Hace la edad de Cristo me despedí del Diario de la Capuchina, cuando la Cancillería de San Carlos, palacio regido entonces por el gran Augusto (q.e.p.d.) me distrajo por un tiempo de las actividades periodísticas, en un medio en que pude conocer y trabajar cercanamente con su Director, Álvaro Gómez Hurtado, maestro de maestros, con su hijo Mauricio, Juan Diego Jaramillo, María Isabel Rueda, Álvaro Montoya, Amílcar Hernández, Juan Daniel Jaramillo, Mario Jaramillo, Jaime Infante, Juan Gabriel Uribe, Vladdo (cuando era alvarista), Cecilia Rodríguez y Gabriel Melo, entre otros, todos ellos -algunos desparecidos- pertenecientes a una pléyade fascinante de intelectuales metidos en las latas de los linotipos, como forma rudimentaria de hacer Patria en cada amanecer.
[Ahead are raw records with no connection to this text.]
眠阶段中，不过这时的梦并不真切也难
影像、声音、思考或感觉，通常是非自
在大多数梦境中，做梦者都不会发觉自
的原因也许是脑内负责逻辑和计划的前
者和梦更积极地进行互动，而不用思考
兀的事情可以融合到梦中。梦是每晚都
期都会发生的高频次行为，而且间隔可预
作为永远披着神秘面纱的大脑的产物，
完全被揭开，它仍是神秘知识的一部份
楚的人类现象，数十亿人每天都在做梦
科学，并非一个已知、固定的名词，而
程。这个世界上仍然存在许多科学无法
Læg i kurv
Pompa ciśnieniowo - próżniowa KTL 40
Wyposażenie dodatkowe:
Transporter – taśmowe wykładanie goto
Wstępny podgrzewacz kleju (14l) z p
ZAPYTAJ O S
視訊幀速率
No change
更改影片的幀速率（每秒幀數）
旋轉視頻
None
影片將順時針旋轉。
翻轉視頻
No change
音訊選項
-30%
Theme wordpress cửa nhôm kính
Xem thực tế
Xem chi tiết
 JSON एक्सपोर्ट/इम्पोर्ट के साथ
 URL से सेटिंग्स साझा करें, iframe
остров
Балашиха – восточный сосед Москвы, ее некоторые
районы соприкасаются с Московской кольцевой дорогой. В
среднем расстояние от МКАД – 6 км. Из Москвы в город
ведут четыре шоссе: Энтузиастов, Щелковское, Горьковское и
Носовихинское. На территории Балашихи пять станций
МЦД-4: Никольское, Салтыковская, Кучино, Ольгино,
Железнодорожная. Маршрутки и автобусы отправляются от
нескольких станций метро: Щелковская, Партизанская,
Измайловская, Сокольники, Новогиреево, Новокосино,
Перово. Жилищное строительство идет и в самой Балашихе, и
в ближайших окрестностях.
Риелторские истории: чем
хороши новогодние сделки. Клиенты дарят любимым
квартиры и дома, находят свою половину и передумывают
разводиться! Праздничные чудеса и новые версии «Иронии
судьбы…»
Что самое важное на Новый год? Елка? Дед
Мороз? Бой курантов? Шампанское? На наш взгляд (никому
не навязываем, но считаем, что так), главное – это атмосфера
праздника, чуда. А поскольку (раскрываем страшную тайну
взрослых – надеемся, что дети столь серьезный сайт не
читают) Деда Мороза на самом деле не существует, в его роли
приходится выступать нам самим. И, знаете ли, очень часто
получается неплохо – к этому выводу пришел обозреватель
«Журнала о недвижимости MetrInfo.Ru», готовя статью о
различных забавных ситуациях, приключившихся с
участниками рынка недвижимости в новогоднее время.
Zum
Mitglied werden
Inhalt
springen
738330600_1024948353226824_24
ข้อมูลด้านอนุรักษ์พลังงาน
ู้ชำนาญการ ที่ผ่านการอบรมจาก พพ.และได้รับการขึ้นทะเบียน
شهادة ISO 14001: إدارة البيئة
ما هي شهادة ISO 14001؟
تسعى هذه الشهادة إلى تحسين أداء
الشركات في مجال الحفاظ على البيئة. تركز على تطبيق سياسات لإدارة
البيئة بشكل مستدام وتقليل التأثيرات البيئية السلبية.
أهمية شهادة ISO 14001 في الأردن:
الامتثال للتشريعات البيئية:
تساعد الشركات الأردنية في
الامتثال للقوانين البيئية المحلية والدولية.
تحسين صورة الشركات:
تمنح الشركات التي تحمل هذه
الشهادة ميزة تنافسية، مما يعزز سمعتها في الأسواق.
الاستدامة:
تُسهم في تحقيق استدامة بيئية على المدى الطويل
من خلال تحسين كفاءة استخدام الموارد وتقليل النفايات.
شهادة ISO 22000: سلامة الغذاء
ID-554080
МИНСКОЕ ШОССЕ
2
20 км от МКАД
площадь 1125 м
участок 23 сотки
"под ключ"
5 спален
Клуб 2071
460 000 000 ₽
Ingresé en tiempos coincidentes con mi último año de periodismo en la Javeriana, y entonces escribía columnas, crónicas y entrevistas, mezcladas con traducción de los grandes temas de revistas extranjeras que entre el Director y Juan Diego escogían. Empaté luego con la carrera del Derecho y me tocó vivir la Guerra de las Malvinas, cuando la Argentina que regentaba un tal Leopoldo Fortunato se debatía contra la Gran Bretaña de Margaret Thatcher, en una refriega que se inventaron por la propiedad de las islas Malvinas. Pues bien, pensé que mi paso por El Siglo iba a ser efímero, porque había dos editoriales, el principal, escrito por Álvaro Gómez y el otro, Rincón del Mundo -editorialito contiguo- a él atribuido, que escribía yo, sin que nadie lo supiera. Cuando empezó la guerra, el gran editorial se mostró decididamente a favor de Argentina, pero el mío a favor del contrincante, con argumentos jurídicos incipientes del Derecho Internacional que estaba aprendiendo con mi profesor Rafael Nieto Navia. Y me di el lujo de titular “Ius in Bello I”, queriendo decir que mi punto de vista iba a ser ampliado. Cuando salió la primera, no me atrevía a ir por el tercer piso del vetusto edificio de en frente de la Capuchina, temiendo que el Director me fuera a volver trizas.
No pude escapar por mucho tiempo. A las 11 am me llamó Teresa Báez, su fiel Secretaria (q. e. p. d). “Jorge -me dijo secamente- que suba, que el Dr. quiere hablar con usted”. Subí - firme como la gelatina- con cierto temblor en las piernas y con mucho rubor en las mejillas, como era mi estilo. “Hola, veo que no estamos de acuerdo en el tema, ¿no?” me dijo, de entrada, sin mucho protocolo. Yo solo asentí y me disponía a decir alguna barrabasada cuando el hombre concluyó su exposición - y nuestra breve entrevista de trabajo- diciendo: “Pero me gustó, está bien argumentado, siga adelante”, sonrió y continuó conversando con Rafael Bermúdez, entonces Editor.
Y bajé a la realidad de mi cubículo pensando que, por fin, le había ganado una pequeña batalla a un jefe. A él, gran faro de vida, a Juan Gabriel Uribe, actual Director, a Mario Contreras, Gerente, a su formidable esposa, mi compañera javeriana, Blanca Lucía Burbano, gracias por haberme permitido el retorno a éste, mi sublime hogar de tinta y de papel.